I’ve encountered many theists who have a passionate dislike for anything that resembles relativist thought, which to them is usually anything that attempts to define a term in a way they don’t agree with. Marriage is between a man and a woman, because that’s how the Bible (supposedly) defines marriage. Right and wrong are defined and measured based on the relationship between the action and God’s commandments. To define right and wrong in any other terms is to redefine right and wrong, according to their view. In fact, to many theists, God isn’t just the the basis for moral truths, but for all truth.

Yet when debating the concept of God, a curious thing happens: these same theists become very open to redefining all sorts of terms.

Consider one of the classic objections posed to theists: the omnipotence paradox.

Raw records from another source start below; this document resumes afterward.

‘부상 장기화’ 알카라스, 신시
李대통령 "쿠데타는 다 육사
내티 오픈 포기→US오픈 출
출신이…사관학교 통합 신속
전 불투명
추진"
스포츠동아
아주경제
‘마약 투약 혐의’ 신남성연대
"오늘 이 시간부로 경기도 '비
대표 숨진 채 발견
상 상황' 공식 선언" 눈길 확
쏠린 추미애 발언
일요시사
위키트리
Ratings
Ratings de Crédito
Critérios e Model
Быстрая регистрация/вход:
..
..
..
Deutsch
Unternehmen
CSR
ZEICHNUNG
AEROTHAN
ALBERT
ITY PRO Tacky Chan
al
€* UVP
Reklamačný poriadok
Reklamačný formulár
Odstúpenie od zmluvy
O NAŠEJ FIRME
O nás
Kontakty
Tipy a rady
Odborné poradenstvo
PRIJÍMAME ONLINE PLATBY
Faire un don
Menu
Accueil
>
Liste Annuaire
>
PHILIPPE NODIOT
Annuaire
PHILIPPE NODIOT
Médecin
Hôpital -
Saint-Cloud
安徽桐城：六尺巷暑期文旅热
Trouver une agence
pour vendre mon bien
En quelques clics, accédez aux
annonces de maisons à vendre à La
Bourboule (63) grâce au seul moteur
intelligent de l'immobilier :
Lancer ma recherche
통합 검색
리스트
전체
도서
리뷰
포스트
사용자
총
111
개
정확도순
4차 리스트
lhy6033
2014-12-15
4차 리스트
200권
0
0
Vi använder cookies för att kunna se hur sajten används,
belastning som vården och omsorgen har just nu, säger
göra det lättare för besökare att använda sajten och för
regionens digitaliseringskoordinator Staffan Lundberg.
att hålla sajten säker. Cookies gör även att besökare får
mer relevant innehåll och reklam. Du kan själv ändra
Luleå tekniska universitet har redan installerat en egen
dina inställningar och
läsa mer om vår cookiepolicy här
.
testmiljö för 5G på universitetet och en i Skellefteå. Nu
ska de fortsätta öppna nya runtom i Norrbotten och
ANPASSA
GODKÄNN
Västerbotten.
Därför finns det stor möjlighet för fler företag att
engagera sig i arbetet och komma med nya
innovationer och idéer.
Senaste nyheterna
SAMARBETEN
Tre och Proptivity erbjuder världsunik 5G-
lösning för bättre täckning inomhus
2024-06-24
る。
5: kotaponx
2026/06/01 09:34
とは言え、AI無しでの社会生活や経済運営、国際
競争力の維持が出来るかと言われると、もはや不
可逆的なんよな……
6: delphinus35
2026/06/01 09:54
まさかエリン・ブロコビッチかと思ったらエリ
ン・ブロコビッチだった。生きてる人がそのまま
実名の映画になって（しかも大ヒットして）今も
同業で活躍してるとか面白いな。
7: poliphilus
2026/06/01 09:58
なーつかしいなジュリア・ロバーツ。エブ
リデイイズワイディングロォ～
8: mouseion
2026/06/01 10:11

Can God create a stone so heavy he can’t lift it? The typical response to this question is to argue that to create a stone so heavy he couldn’t lift it would be a logical contradiction. Omnipotence, they say, doesn’t really mean “unlimited” power, but rather it means the ability to do anything that is logically possible. In other words they redefine omnipotence. You will get similar arguments when discussing some of the nastier bits of the Old Testament, or questioning the other paradoxical properties of God, such as the Omniscience Paradox. The apologist will redefine whatever property you’re questioning into something that doesn’t sound so bat shit crazy.

In debates with theists, watch for phrases like “it depends on what you mean by…”, or “that’s not what we mean by…”, etc. When you hear those types of phrases, chances are someone is trying to redefine a term to suit their purpose.

So what makes someone who is usually repulsed by redefinition start redefining things? I suspect it is the inevitable result of defending a belief that has no foundation in reality. God belief is sometimes based on scripture, and sometimes based on pure imagination. It’s often difficult to tell the difference. But in either case, there are no testable observations behind the claims.

Anyone can claim anything they want about God. I could even claim that God is a square circle, and if you say that is logically impossible I’ll just argue that you simply don’t understand what I mean by square or circle. Who are you to judge the nature of God, after all? You do not have perfect knowledge of God, so how do you know He isn’t a square circle? This is just one reason God is indefinable.